# Work to be completed:
One line at a time, check the entries below for the word "accuracy", and copy each line that has it.

# Before and after images:
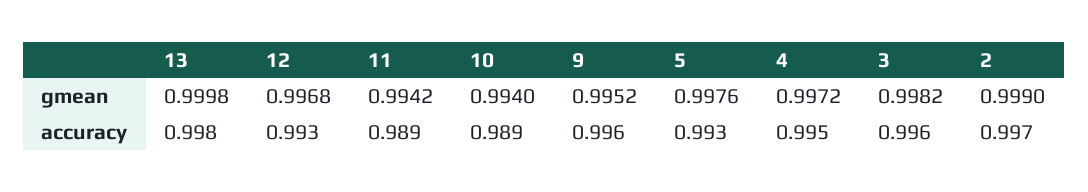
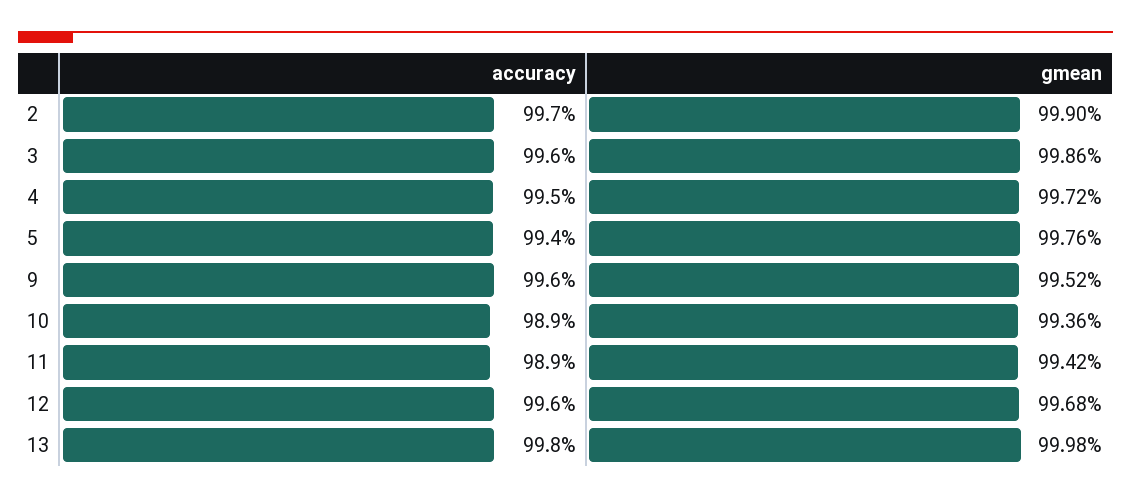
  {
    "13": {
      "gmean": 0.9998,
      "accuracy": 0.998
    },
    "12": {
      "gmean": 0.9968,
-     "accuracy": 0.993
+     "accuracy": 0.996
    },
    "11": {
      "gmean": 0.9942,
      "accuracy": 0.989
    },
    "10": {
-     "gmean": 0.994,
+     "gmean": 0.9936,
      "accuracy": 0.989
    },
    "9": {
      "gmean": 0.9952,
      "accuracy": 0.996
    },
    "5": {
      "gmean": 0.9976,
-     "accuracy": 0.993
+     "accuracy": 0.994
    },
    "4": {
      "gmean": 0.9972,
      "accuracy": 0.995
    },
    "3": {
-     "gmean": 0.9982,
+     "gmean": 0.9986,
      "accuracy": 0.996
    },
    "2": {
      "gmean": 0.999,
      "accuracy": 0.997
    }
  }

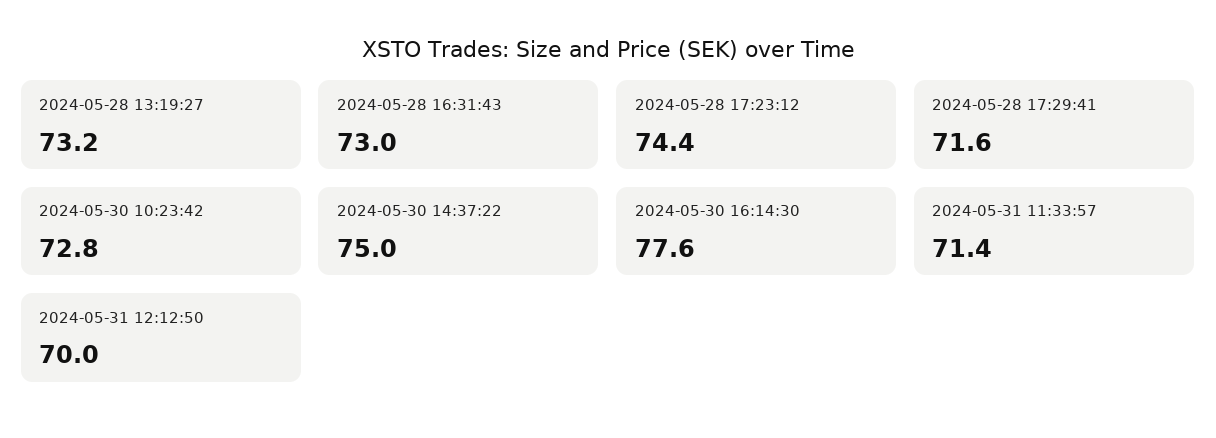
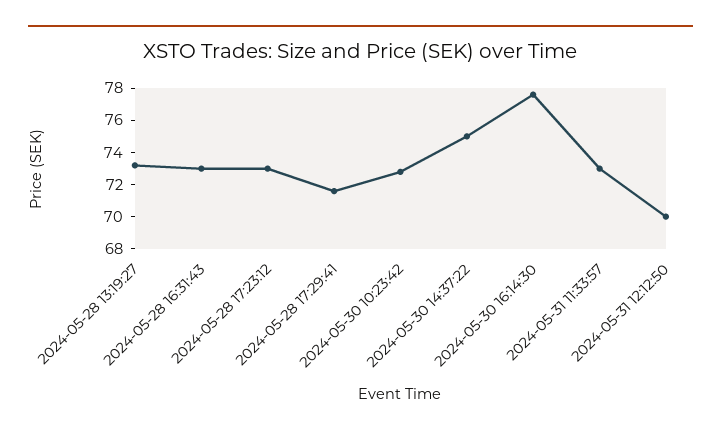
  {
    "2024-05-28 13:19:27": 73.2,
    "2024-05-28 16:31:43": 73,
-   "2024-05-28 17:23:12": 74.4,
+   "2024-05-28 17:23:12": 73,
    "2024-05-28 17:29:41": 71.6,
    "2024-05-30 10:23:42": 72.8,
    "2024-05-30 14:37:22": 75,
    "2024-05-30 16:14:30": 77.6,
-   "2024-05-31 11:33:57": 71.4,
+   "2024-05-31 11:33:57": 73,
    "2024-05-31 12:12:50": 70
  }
* * *
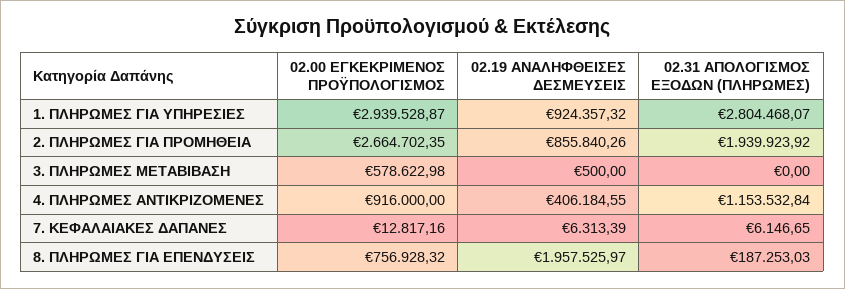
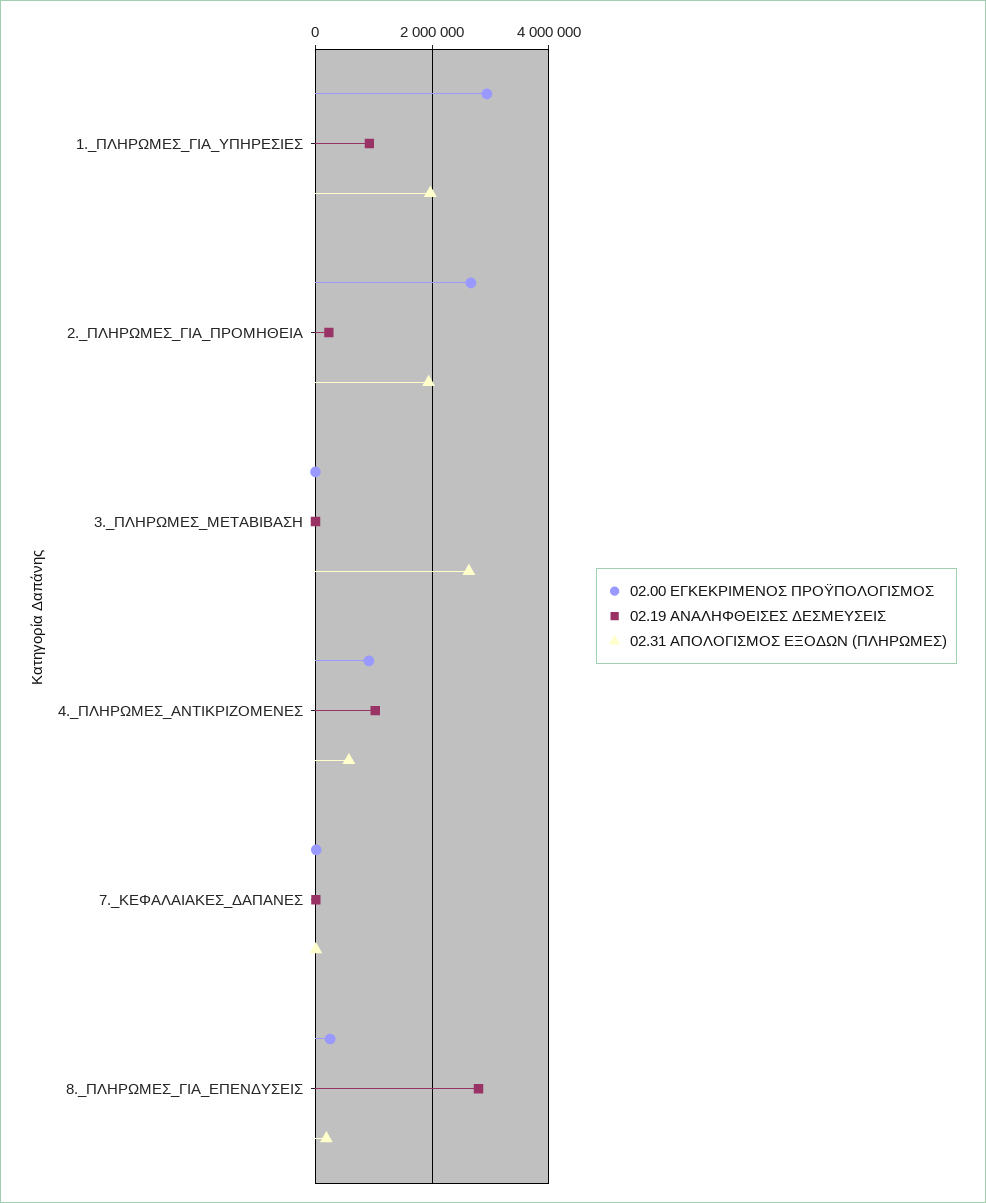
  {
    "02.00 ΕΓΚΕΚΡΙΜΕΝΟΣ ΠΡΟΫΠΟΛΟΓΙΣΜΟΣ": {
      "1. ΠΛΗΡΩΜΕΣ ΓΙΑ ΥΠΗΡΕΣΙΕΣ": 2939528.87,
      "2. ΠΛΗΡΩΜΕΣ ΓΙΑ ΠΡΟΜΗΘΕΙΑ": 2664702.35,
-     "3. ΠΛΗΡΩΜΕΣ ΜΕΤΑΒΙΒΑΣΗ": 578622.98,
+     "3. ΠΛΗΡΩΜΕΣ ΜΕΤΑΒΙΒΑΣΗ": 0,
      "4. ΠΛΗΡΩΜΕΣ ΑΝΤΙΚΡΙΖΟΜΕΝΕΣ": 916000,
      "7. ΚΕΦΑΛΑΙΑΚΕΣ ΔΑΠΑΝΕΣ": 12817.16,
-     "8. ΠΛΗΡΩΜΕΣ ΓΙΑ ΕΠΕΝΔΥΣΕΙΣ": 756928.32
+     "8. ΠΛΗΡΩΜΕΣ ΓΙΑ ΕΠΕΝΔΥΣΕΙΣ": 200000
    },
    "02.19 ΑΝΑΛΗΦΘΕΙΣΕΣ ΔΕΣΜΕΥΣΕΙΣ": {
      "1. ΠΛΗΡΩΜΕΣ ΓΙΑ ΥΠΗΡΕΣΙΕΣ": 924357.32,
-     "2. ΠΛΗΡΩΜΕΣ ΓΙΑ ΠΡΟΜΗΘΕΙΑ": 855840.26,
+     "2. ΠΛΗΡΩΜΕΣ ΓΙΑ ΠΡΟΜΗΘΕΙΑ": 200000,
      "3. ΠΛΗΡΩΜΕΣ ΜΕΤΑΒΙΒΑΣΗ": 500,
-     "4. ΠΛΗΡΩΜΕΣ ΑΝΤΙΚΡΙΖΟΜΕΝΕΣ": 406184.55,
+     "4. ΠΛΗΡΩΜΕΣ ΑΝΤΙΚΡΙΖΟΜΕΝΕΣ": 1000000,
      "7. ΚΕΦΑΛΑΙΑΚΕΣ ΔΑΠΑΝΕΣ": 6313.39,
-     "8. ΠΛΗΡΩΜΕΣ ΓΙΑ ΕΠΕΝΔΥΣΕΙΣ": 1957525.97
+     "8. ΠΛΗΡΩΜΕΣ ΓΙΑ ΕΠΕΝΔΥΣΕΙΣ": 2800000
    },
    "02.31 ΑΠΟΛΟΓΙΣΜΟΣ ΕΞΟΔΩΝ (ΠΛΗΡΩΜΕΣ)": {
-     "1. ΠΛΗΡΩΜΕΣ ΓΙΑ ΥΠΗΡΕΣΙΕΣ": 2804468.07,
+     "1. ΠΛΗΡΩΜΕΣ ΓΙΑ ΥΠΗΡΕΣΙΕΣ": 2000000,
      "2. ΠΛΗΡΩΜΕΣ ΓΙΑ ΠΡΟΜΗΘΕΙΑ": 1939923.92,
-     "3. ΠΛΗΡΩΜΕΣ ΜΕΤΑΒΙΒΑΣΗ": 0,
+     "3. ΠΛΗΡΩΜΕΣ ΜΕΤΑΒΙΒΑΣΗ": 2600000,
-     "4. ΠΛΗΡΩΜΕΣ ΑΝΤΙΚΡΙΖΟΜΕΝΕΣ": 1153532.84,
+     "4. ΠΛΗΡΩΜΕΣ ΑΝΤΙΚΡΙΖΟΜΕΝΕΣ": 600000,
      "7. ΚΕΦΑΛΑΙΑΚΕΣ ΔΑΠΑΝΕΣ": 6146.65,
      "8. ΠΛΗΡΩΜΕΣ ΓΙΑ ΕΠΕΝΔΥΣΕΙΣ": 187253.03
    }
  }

# Task response:
      "accuracy": 0.998
-     "accuracy": 0.993
+     "accuracy": 0.996
      "accuracy": 0.989
      "accuracy": 0.989
      "accuracy": 0.996
-     "accuracy": 0.993
+     "accuracy": 0.994
      "accuracy": 0.995
      "accuracy": 0.996
      "accuracy": 0.997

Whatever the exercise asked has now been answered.